**** EXTRAIT FOURNI
La culture et la R.T.B.F.

La culture et la R.T.B.F.

 

LA CULTURE ET LA R.T.B.F. 

(Radio Télévision Belge de Service Public)

Une Carte Blanche de la Fédération des Auteurs, Compositeurs et Interprètes Réunis (FACIR)

Selon Jean-Paul Philippot, l’actuel directeur de la R.T.B.F., « la culture n’est pas faite pour le prime-time » (Le Soir, 26 novembre 2014). Les grands médias sont-ils encore aujourd’hui des vecteurs de culture, d’émancipation sociale, d’enrichissement intellectuel et de découvertes ? Qu’en est-il du service public, de notre télévision, de notre radio, et à quel point reflètent-ils encore la richesse des créations d’ici ? Après les coupes sombres du gouvernement fédéral opérées sur les budgets consacrés à la culture et la recherche scientifique, nos dirigeants considèrent-ils encore la culture comme un enjeu de société ? Le FACIR, qui représente les créateurs du secteur musical de la Fédération Wallonie Bruxelles (partie francophone de la Belgique), pose ces questions.
********
**EXERCICE**: Selon l'extrait fourni, quels créateurs le FACIR représente-t-il ?
**** DONNÉES FOURNIES
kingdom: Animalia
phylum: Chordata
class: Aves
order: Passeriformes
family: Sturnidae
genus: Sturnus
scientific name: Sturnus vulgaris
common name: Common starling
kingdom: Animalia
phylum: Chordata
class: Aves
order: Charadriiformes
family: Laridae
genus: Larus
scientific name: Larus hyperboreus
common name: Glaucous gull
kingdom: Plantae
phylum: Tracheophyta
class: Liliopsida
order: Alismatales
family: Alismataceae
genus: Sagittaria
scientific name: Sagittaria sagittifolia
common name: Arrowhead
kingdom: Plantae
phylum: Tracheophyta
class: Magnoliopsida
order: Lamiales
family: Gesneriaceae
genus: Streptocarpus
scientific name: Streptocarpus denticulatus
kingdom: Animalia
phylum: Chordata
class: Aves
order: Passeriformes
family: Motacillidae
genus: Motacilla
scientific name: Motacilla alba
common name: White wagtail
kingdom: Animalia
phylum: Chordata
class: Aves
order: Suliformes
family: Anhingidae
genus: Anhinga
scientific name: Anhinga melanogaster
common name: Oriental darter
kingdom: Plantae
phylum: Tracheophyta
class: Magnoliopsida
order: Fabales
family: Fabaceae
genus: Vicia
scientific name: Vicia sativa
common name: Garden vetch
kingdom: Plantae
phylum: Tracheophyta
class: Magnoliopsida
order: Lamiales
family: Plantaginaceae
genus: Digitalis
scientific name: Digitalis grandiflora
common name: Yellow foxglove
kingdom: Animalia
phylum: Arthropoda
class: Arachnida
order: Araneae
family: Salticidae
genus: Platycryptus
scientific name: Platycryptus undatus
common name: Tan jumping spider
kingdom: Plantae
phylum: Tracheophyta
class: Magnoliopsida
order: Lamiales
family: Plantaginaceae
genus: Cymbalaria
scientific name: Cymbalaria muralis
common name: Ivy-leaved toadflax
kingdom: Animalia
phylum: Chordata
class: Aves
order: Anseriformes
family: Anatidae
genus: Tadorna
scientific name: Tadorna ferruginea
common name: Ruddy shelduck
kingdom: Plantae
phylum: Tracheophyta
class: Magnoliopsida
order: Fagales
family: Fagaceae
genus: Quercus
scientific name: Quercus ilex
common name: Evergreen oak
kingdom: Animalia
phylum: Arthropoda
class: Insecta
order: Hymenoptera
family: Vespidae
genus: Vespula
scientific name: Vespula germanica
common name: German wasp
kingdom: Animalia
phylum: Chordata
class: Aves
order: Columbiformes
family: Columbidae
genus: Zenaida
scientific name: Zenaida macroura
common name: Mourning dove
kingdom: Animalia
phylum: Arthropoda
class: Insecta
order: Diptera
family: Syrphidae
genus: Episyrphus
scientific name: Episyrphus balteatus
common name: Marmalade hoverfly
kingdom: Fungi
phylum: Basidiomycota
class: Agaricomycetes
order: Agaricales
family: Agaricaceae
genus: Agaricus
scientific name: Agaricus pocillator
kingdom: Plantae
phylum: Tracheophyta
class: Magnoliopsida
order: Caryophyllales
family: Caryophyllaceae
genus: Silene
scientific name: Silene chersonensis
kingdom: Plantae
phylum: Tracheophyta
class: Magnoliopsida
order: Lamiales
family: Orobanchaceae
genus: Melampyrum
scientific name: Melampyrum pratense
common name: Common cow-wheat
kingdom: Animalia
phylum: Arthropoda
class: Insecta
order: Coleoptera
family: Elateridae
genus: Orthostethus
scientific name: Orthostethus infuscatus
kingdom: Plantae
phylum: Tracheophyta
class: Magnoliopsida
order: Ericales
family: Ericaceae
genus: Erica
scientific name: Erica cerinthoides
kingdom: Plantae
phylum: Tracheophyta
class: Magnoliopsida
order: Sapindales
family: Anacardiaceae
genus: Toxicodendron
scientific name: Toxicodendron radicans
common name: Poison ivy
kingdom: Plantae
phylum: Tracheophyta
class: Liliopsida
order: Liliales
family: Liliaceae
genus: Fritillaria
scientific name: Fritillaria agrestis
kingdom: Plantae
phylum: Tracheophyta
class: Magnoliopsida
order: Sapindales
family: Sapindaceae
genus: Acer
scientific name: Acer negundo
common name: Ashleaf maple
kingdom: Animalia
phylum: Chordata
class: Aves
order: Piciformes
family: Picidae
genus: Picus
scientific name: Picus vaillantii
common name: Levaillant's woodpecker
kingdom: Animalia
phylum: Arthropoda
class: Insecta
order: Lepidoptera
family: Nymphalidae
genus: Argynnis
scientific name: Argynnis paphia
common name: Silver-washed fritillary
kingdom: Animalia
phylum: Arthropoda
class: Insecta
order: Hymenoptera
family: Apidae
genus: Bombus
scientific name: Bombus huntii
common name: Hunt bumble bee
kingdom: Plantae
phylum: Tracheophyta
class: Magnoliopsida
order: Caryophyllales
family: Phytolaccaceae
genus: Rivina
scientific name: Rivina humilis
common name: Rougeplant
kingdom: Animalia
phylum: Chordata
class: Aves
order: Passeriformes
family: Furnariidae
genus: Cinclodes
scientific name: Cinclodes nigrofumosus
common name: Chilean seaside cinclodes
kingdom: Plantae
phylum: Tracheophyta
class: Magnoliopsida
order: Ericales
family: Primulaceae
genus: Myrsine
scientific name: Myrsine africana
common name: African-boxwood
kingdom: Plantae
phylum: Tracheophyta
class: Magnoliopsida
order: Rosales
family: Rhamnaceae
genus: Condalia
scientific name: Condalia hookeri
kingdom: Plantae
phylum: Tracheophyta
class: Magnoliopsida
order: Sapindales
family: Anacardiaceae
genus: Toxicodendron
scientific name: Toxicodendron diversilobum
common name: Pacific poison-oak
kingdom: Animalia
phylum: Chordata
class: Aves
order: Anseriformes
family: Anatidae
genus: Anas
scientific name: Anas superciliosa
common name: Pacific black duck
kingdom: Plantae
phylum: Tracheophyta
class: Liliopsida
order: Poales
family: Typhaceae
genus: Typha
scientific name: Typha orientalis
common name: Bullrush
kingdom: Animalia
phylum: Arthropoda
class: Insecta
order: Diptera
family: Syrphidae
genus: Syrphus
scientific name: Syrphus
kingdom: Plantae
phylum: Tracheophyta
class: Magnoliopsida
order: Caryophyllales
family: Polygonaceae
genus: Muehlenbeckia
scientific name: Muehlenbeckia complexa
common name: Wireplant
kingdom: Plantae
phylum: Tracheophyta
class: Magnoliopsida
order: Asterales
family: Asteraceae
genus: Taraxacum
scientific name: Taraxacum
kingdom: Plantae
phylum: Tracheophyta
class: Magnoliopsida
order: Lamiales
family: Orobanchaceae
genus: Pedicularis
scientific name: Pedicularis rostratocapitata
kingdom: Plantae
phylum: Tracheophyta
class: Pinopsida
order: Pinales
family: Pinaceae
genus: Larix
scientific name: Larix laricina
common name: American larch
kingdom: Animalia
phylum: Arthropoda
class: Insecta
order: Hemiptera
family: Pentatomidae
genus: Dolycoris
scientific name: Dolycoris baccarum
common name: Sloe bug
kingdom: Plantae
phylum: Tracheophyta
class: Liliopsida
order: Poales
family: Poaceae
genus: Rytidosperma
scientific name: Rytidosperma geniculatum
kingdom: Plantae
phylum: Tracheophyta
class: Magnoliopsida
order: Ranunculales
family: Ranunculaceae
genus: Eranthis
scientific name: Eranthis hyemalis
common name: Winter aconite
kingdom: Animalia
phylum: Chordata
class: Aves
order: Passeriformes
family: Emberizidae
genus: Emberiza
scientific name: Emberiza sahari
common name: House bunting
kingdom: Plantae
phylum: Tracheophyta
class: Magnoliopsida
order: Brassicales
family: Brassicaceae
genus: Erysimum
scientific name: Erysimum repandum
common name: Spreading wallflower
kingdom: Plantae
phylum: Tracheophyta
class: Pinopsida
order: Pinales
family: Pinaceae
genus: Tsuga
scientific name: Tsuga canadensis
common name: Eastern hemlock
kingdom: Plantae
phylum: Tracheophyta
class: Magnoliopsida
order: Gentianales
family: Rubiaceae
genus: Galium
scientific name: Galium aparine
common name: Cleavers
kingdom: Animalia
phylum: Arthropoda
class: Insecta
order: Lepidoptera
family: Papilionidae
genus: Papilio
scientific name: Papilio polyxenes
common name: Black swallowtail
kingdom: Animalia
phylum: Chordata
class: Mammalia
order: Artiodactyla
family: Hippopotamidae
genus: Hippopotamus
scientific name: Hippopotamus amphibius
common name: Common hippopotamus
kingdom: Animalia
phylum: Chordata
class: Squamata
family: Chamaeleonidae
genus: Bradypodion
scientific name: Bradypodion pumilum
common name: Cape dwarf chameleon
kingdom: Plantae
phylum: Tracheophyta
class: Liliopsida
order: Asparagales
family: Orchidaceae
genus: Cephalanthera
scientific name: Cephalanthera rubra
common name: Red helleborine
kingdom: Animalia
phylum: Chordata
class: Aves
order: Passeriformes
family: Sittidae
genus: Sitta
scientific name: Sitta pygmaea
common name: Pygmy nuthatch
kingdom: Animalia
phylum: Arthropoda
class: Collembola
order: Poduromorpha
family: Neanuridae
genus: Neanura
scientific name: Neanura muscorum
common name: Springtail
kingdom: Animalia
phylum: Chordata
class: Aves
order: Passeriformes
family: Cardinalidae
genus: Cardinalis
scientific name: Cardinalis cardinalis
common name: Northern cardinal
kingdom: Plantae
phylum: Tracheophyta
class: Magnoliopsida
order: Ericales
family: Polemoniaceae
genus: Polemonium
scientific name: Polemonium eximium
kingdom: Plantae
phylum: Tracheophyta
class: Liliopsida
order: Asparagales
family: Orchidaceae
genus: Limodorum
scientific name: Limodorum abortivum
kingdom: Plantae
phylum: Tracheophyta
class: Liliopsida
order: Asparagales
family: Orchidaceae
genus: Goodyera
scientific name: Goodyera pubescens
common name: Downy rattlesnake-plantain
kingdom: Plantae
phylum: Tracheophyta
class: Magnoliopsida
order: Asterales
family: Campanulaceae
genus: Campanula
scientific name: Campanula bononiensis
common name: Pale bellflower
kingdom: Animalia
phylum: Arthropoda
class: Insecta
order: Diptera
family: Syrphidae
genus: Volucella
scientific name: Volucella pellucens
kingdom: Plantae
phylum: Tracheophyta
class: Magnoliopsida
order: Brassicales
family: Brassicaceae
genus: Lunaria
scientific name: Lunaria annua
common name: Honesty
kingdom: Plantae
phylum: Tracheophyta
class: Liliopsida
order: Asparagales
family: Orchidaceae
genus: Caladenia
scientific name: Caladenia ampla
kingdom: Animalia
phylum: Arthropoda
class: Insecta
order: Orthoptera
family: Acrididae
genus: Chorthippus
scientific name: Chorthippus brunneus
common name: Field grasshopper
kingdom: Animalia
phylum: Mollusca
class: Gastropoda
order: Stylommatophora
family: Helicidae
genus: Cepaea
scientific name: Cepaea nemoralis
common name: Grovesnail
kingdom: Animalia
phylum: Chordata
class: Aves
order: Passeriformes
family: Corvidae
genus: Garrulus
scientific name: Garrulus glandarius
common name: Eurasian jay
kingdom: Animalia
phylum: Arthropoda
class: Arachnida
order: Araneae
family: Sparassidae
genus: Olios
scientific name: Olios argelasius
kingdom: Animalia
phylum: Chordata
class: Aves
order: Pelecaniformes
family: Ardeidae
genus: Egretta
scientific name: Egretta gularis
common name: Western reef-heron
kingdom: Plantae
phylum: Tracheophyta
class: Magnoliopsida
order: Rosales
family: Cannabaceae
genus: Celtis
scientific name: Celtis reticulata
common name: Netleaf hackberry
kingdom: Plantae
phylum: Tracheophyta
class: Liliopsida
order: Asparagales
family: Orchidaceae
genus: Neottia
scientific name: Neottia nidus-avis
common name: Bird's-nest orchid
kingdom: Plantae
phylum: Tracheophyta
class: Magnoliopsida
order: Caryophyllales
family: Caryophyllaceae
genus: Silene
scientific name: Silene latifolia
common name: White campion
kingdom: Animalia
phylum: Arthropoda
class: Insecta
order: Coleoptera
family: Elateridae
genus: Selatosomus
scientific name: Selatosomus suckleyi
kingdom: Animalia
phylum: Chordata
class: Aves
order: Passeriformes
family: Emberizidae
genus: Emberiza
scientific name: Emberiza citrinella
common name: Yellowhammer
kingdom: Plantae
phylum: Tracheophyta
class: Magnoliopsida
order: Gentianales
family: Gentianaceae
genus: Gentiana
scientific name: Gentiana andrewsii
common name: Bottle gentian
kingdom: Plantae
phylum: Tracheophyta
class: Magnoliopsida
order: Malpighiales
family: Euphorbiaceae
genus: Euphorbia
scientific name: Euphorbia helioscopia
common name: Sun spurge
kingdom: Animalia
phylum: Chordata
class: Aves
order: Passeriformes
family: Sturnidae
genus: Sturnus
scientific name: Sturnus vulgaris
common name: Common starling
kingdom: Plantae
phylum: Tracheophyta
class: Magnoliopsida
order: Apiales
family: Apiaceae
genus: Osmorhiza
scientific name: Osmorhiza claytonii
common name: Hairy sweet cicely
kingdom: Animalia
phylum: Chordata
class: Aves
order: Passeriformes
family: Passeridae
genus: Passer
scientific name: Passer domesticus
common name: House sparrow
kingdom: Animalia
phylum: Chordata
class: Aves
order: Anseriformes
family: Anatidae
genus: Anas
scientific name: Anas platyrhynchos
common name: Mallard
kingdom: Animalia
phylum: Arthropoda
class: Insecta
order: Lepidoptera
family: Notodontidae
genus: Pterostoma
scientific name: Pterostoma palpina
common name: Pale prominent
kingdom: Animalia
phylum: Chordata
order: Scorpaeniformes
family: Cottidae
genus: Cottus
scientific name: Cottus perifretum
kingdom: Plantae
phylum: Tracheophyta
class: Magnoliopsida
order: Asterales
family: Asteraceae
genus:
********
**RÉPONSE ATTENDUE**: Le FACIR représente les créateurs du secteur musical de la Fédération Wallonie Bruxelles.